Antananarivo, 4 mai 2019
[1]. Délibération du Conseil municipal d’Antananarivo n°14 Bis/98/CUA.
[2]. Pour la première fois depuis l’indépendance, la constitution de 1992 fait mention d’une Haute Cour de Justice. Puis il faudra attendre 2014 pour qu’une loi, prévue par la constitution de 2010, fixe son organisation et la procédure à suivre. Mais la désignation de ses membres et leur prestation de serment ne sont intervenus qu’en mai et juin 2019 !
[3]. Le Président de la République est justiciable devant la Haute Cour de Justice pour les « actes accomplis liés à l’exercice de ses fonctions [qu’] en cas de haute trahison, de violation grave ou de violations répétées de la Constitution, de manquement à ses devoirs manifestement incompatible avec l’exercice de son mandat » (Constitution, art. 131). D’autre part, la HCJ est « compétente pour juger les actes accomplis, liés à l’exercice de leurs fonctions, qualifiés de crimes ou délits au moment où ils ont été commis, par les Présidents des Assemblées parlementaires, le Premier Ministre, les autres membres du Gouvernement et le Président de la Haute Cour Constitutionnelle » (Ibid., art. 133).

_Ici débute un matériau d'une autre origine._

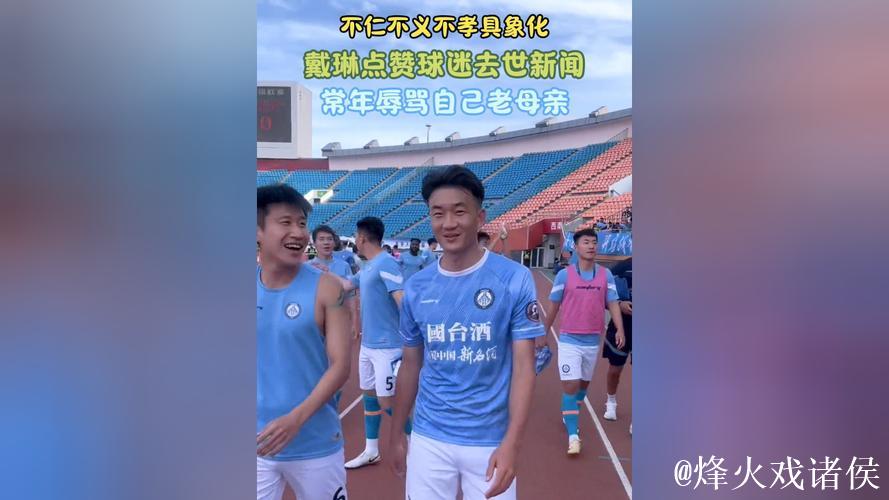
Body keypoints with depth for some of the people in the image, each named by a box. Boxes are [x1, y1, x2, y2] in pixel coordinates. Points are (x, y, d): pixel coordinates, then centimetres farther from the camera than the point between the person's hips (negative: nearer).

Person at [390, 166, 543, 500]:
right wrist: (396, 433, 13)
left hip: (490, 442, -2)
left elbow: (524, 367, -10)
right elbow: (411, 365, 10)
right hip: (429, 439, 3)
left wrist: (511, 443, -18)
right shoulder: (416, 288, 0)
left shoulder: (515, 279, -10)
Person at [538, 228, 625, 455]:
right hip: (569, 340, -3)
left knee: (583, 384, 17)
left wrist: (620, 329, -15)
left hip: (592, 341, 4)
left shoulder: (606, 275, 1)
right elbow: (553, 307, 2)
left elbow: (612, 304, 0)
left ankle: (569, 416, 41)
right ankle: (573, 436, -3)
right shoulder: (564, 275, -6)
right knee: (570, 385, -9)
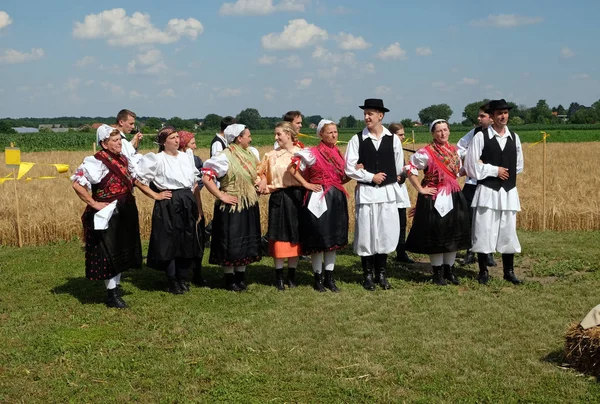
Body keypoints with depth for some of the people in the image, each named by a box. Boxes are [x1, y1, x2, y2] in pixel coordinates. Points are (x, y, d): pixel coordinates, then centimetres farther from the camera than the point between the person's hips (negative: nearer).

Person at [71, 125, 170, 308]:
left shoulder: (122, 159, 10)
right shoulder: (96, 162, -14)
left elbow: (135, 180, 21)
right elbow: (77, 184, -21)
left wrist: (155, 195, 19)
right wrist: (93, 203, -17)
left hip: (125, 213, 8)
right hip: (108, 215, -8)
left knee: (121, 251, 14)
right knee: (109, 253, 0)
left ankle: (116, 287, 28)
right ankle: (111, 294, 9)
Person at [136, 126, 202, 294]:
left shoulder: (186, 156, 11)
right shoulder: (157, 159, -7)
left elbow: (195, 179, 20)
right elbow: (138, 178, -10)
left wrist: (196, 202, 16)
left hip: (188, 203, 6)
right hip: (168, 205, -5)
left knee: (188, 242, 8)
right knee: (170, 243, 0)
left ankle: (183, 279, 22)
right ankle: (173, 282, 12)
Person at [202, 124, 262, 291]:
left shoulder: (250, 154, 8)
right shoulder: (225, 157, -15)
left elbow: (257, 174, 27)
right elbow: (206, 177, -21)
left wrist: (259, 182, 8)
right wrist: (221, 196, -19)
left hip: (249, 206, 7)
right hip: (231, 207, -7)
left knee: (246, 242, 12)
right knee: (231, 243, 1)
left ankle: (240, 277, 24)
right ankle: (229, 280, 13)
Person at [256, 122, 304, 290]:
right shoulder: (271, 155, 7)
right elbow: (260, 173, 15)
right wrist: (263, 185, -1)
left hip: (296, 197, -1)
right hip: (278, 199, 1)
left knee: (295, 236, 6)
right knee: (278, 236, 2)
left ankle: (292, 275, 17)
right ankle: (279, 276, 11)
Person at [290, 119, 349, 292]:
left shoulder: (338, 153, 11)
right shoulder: (312, 153, -8)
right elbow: (293, 169, -7)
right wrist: (306, 184, -9)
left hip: (337, 199, 6)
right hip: (318, 199, -6)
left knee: (333, 239, 9)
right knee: (318, 239, 0)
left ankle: (329, 277, 17)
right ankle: (318, 278, 11)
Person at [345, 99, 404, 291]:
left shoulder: (393, 139, 2)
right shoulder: (357, 139, -3)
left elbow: (398, 167, 9)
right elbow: (349, 169, -5)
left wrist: (386, 178, 7)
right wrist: (371, 177, -7)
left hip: (388, 191, 2)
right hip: (365, 192, -1)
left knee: (386, 233, 7)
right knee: (366, 234, 3)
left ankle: (381, 273, 22)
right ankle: (368, 275, 15)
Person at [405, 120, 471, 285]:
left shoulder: (454, 150, 7)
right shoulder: (426, 152, -13)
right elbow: (410, 169, -14)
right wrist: (420, 189, -14)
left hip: (453, 197, 6)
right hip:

[4]. « En février 2019, on comptait dans les prisons du pays 14.067 personnes détenues dans l’attente de leur procès (sur un total de 24.928 détenus), soit une nette augmentation par rapport aux 11.703 recensées en octobre 2017. Le nombre de prisonniers et prisonnières en détention provisoire dépasse la capacité d’accueil totale des prisons malgaches, qui est de 10.600 détenus » (Amnesty International pour l’Afrique australe, communiqué de presse du 25 avril 2019).